• Extract provided
□ □ □

When you create a PR, a CI job is run and its status is added to your PR.  You can see the list of runs in the dbt UI under the respective job. In our case, it’s the CI job that we created in the previous section.

![GitHub UI](attachment:Screen%20Shot%202022-08-12%20at%203.35.04%20PM.png)

Note that this creates a temporary schema in your production database.

![dbt Cloud UI Job Run](attachment:Screen%20Shot%202022-08-12%20at%203.58.39%20PM.png)

The data models are created in this schema. Dbt cloud runs tests on the data in this PR specific schema.

After the CI jobs pass, you can be confident that your code will work as expected on your current production data. You can merge your pull request.

## STEP 7

Now that our code is in production, we can start scheduling jobs. Dbt is a compiler and runner, but not a scheduler. This is where dbt cloud helps, by letting us schedule jobs with the required frequency.

![Schedule Jobs in dbt Cloud](https://www.startdataengineering.com/images/ci-dbt/dbt_job_1.png)

□ □ □

• Extracted entries
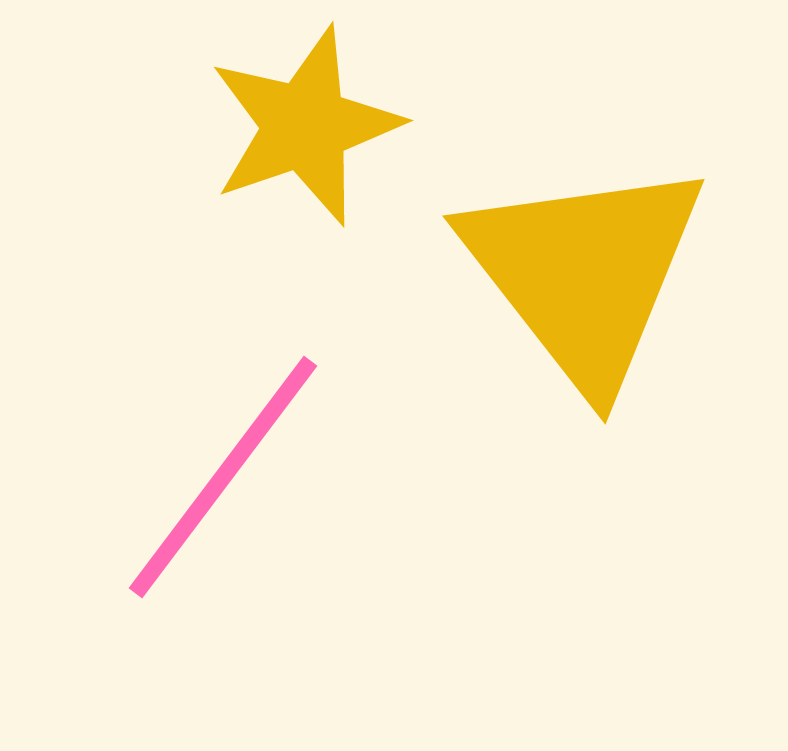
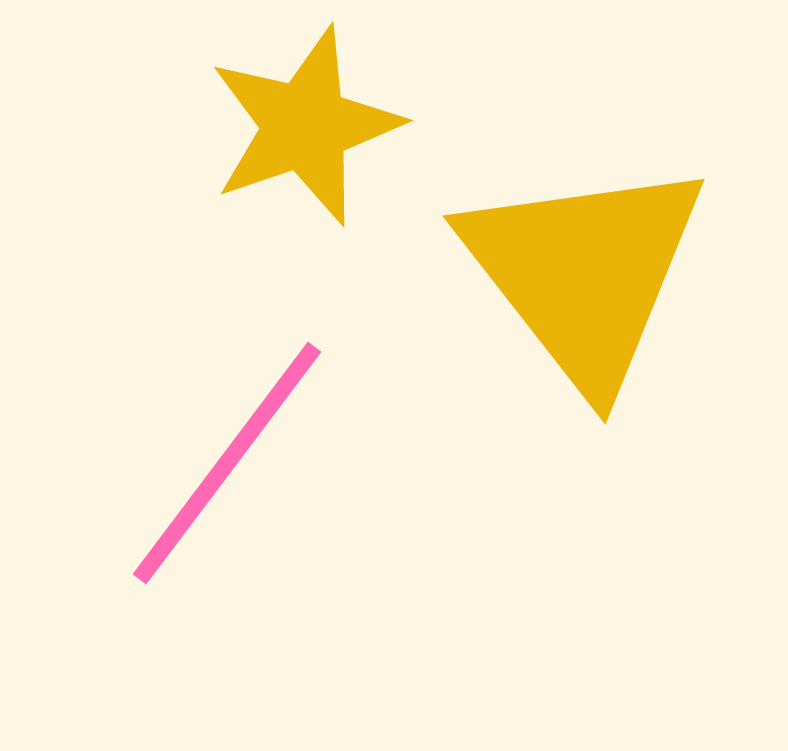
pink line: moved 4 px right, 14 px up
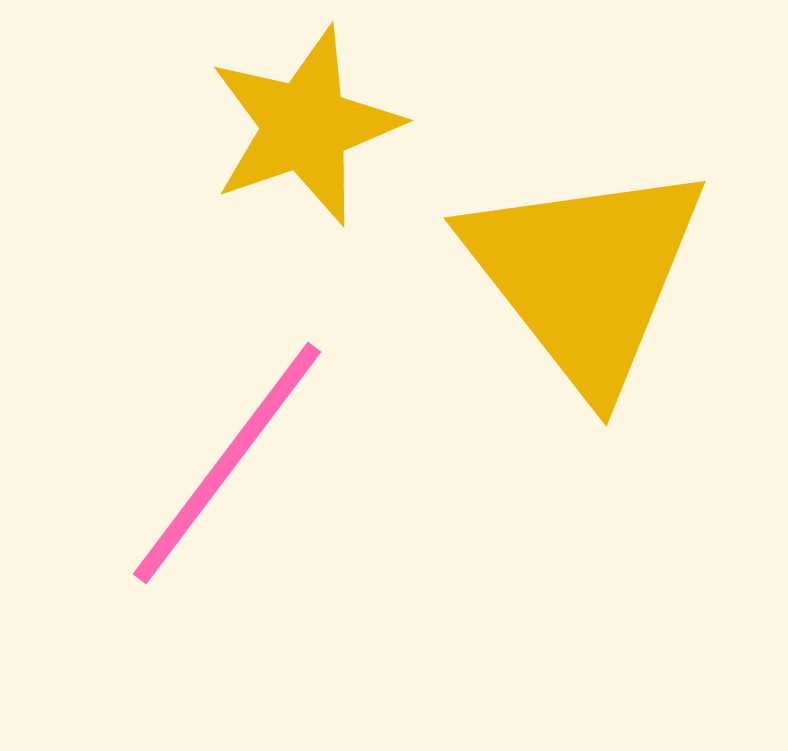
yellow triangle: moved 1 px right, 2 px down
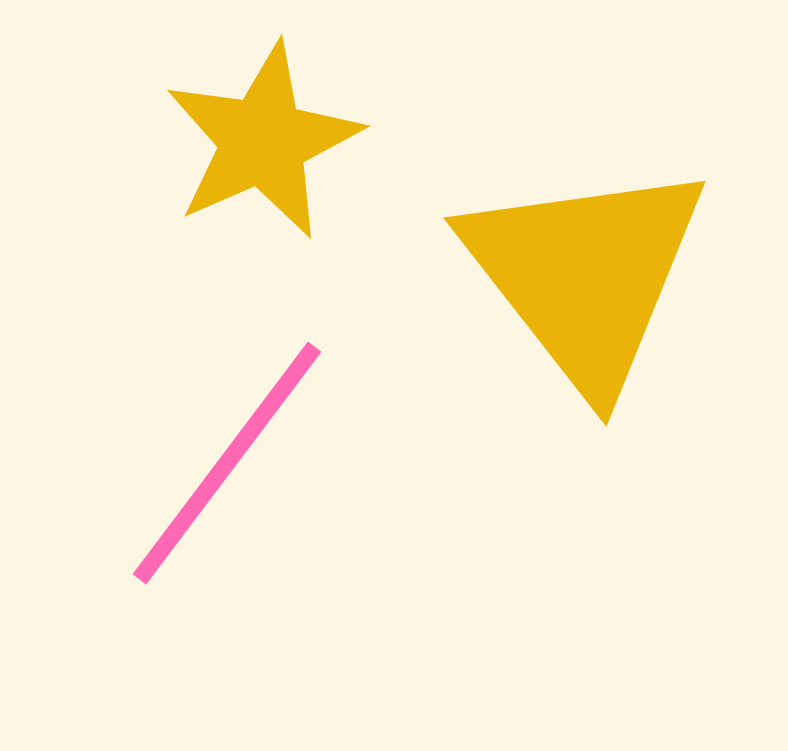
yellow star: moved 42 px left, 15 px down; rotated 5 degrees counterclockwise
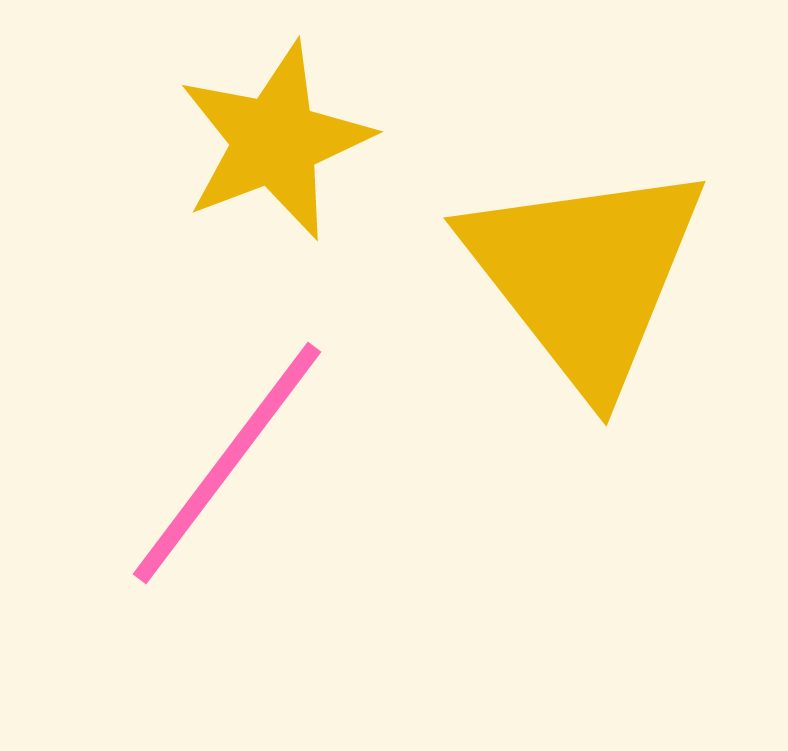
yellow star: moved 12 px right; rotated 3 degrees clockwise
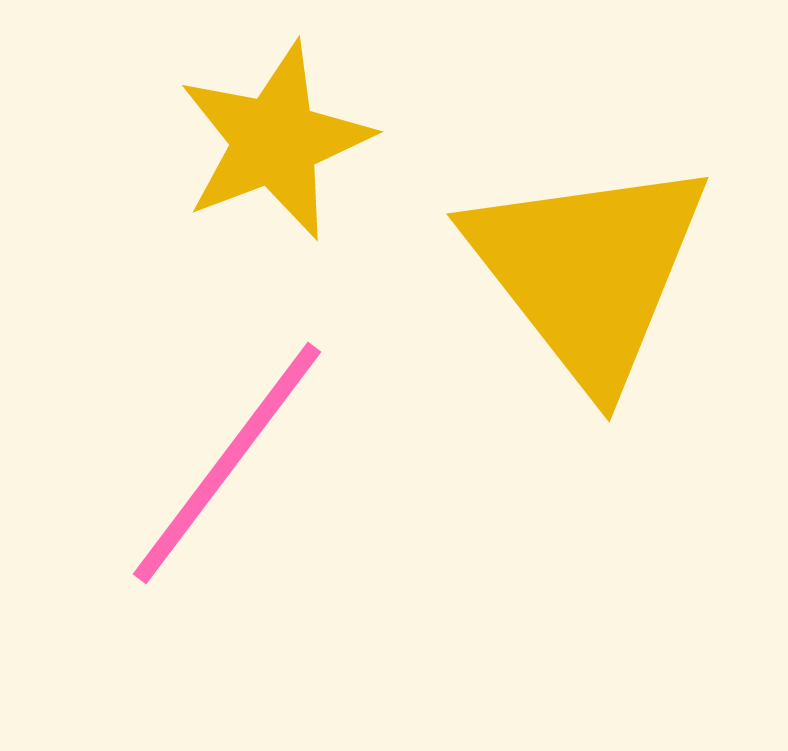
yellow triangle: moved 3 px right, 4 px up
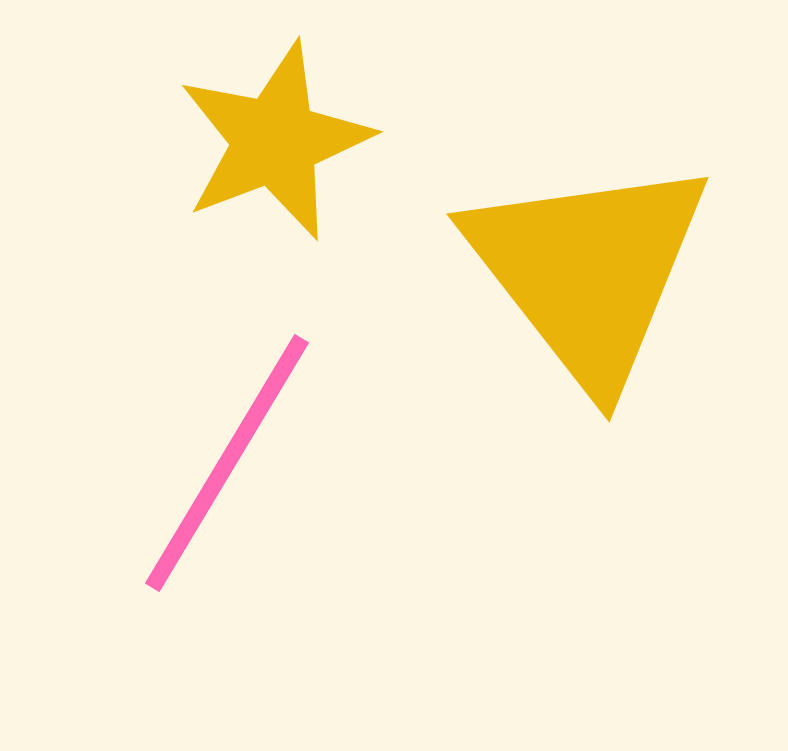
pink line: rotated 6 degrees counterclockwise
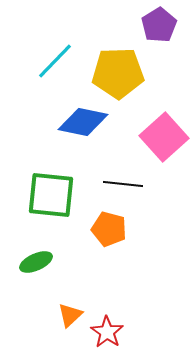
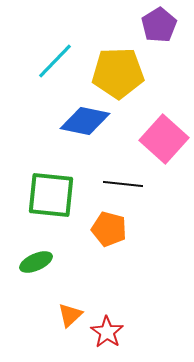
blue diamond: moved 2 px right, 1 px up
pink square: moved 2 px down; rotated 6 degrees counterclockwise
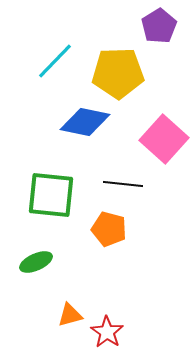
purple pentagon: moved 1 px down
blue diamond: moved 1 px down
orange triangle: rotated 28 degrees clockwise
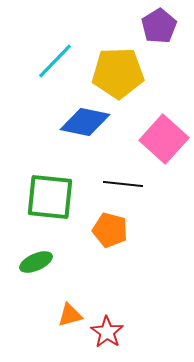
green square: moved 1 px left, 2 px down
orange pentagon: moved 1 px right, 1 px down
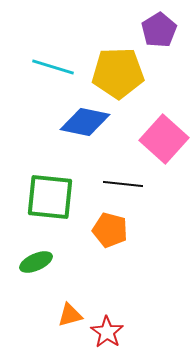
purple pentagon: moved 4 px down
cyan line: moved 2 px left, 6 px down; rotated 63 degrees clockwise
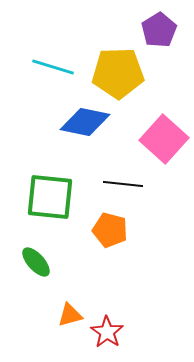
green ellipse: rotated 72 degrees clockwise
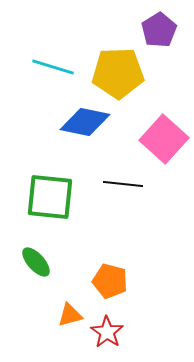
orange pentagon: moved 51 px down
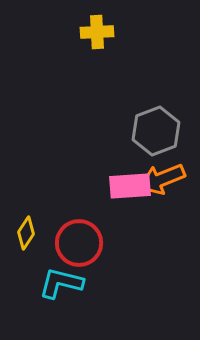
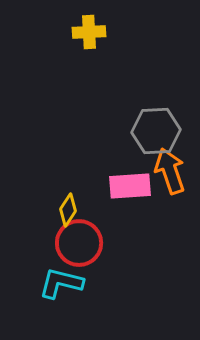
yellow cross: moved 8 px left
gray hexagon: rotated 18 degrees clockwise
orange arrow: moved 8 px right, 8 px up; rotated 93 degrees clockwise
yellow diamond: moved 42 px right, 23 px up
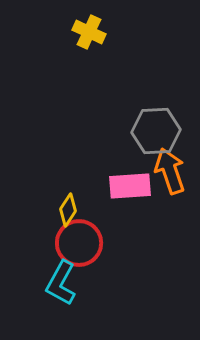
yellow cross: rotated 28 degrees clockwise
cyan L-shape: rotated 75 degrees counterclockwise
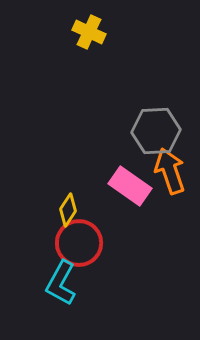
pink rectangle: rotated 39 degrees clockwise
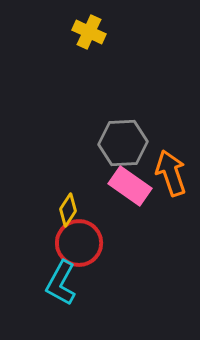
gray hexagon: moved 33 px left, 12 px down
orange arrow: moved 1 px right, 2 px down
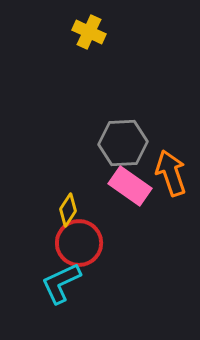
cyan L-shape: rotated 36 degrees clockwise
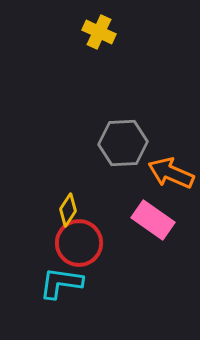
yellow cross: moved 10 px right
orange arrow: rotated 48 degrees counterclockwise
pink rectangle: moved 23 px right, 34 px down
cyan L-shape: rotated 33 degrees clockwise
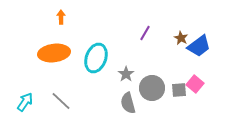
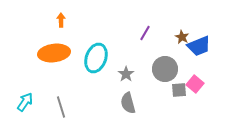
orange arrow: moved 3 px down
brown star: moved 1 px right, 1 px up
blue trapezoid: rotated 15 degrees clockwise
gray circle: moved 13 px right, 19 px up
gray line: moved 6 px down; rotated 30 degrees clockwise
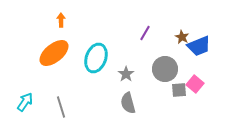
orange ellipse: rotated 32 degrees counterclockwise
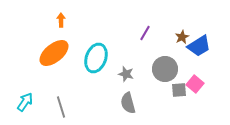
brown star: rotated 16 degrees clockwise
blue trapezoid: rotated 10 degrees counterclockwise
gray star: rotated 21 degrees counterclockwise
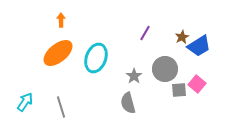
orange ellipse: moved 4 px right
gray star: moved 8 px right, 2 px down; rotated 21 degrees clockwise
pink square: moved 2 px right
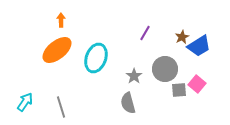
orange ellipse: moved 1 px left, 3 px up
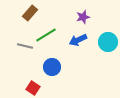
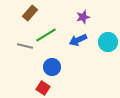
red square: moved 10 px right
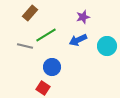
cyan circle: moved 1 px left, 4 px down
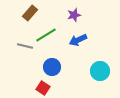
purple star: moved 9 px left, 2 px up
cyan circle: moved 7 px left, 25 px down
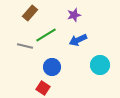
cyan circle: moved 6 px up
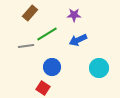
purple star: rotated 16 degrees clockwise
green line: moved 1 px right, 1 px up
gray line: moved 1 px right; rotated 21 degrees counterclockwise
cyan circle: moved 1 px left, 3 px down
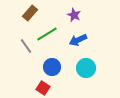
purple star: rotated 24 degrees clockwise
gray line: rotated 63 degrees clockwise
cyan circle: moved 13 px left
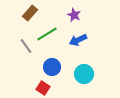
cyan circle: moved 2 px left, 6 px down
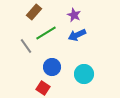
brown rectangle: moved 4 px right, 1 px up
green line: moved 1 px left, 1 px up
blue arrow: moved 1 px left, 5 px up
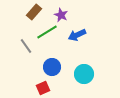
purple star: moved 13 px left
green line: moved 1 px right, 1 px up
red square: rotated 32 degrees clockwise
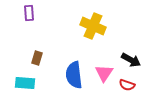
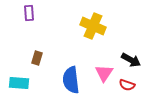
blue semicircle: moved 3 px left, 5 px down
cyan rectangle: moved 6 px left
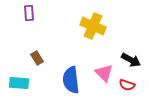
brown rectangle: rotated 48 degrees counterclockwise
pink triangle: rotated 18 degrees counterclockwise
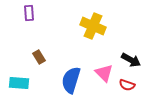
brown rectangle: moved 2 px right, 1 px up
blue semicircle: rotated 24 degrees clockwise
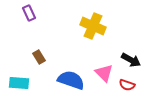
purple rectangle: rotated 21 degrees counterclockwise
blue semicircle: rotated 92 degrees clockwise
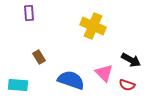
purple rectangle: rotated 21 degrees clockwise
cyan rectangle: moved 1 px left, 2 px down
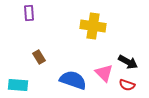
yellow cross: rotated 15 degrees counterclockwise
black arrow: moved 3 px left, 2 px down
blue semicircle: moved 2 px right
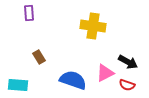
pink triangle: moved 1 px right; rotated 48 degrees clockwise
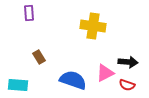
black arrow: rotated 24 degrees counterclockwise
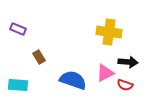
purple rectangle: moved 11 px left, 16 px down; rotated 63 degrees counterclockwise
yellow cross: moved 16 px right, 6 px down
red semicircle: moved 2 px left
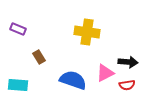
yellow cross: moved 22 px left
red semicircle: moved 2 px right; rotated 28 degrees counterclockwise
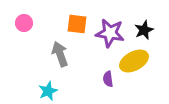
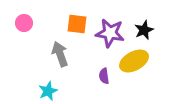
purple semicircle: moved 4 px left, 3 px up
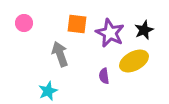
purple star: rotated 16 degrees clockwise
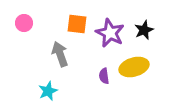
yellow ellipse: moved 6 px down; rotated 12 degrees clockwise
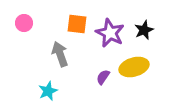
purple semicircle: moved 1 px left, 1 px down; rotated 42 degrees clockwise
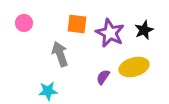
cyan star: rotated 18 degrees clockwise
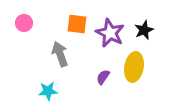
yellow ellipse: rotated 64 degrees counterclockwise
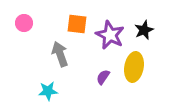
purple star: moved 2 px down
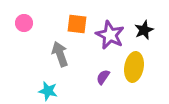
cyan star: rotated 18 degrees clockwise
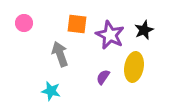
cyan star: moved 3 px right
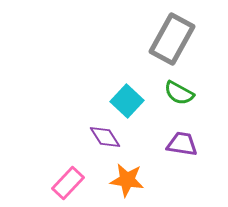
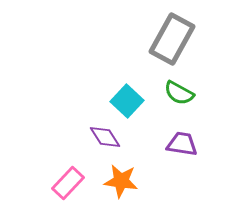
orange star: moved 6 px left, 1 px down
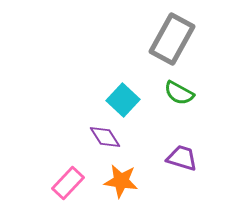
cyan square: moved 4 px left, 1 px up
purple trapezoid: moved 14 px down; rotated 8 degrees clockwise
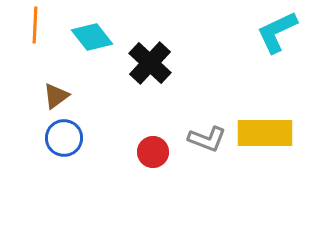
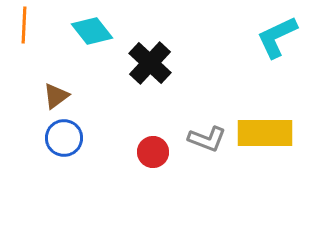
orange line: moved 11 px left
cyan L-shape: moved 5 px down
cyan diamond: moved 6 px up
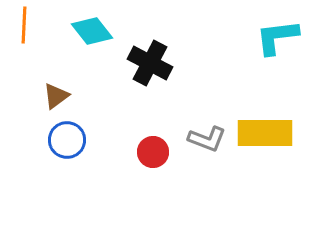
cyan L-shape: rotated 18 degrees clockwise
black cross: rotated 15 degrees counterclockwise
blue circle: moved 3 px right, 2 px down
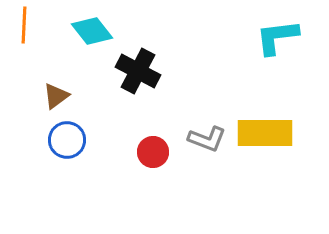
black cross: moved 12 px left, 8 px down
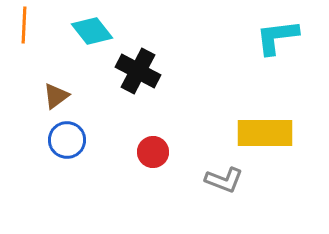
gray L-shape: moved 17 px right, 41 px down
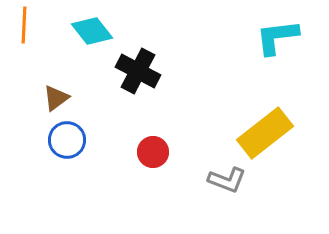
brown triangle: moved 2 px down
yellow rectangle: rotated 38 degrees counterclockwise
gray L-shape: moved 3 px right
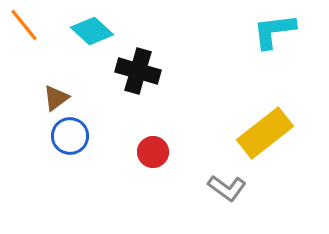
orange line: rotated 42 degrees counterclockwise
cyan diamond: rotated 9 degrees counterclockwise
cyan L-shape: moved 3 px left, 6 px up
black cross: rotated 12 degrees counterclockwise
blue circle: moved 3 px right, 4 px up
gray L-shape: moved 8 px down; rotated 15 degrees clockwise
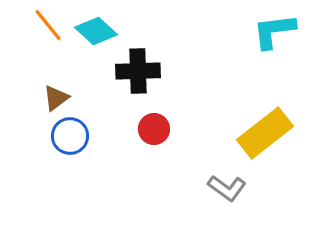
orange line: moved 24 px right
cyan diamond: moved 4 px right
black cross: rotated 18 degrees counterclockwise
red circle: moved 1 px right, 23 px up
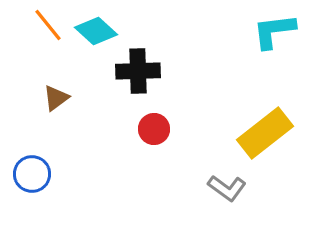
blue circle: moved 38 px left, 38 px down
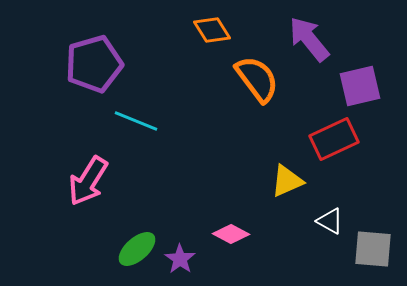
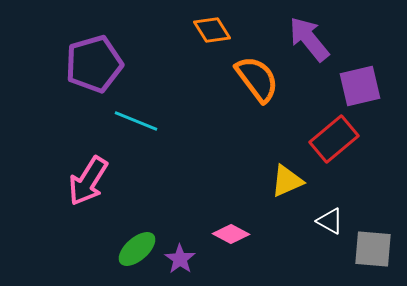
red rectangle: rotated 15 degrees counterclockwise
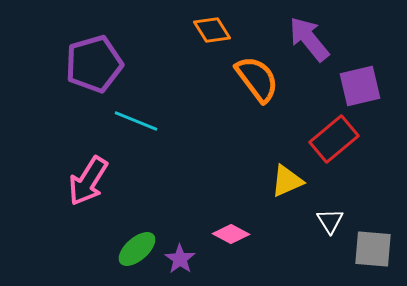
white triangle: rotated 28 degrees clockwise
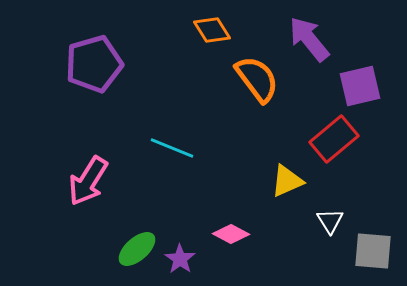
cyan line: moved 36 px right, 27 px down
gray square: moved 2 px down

□ □ □

• Work to complete
1. According to the dbt tutorial extract, where does a CI run create the data models?
2. Using the dbt tutorial extract, explain in one to three sentences why dbt cloud is used to schedule jobs.
3. Go on with the dbt tutorial from the point where it ends.

• Answers to the exercise
1. In a temporary, PR-specific schema in the production database.

2. Dbt is a compiler and runner, but not a scheduler. Dbt cloud fills that gap by letting jobs be scheduled at the required frequency.

3.
## STEP 8: Host Data Documentation

One of the most powerful features of dbt is its hosted documentation. Dbt allows us to specify column and table descriptions as part of your schema files. This documentation can be viewed by anyone with access to dbt cloud. We can generate documentation for any job from the project settings page. Dbt cloud will show the documentation from the latest run of the selected job.

![dbt Cloud Showing Documentation](attachment:Screen%20Shot%202022-08-12%20at%203.20.13%20PM.png)

## CONCLUSION

In this project we practiced setting up an ETL data-ops workflow using dbt Cloud and Snowflake.

To summarize, we saw:
* How to setup Snowflake permissions for dbt cloud
* How to setup dbt cloud + github integration
* How to enable CI jobs on github PRs(Pull requests)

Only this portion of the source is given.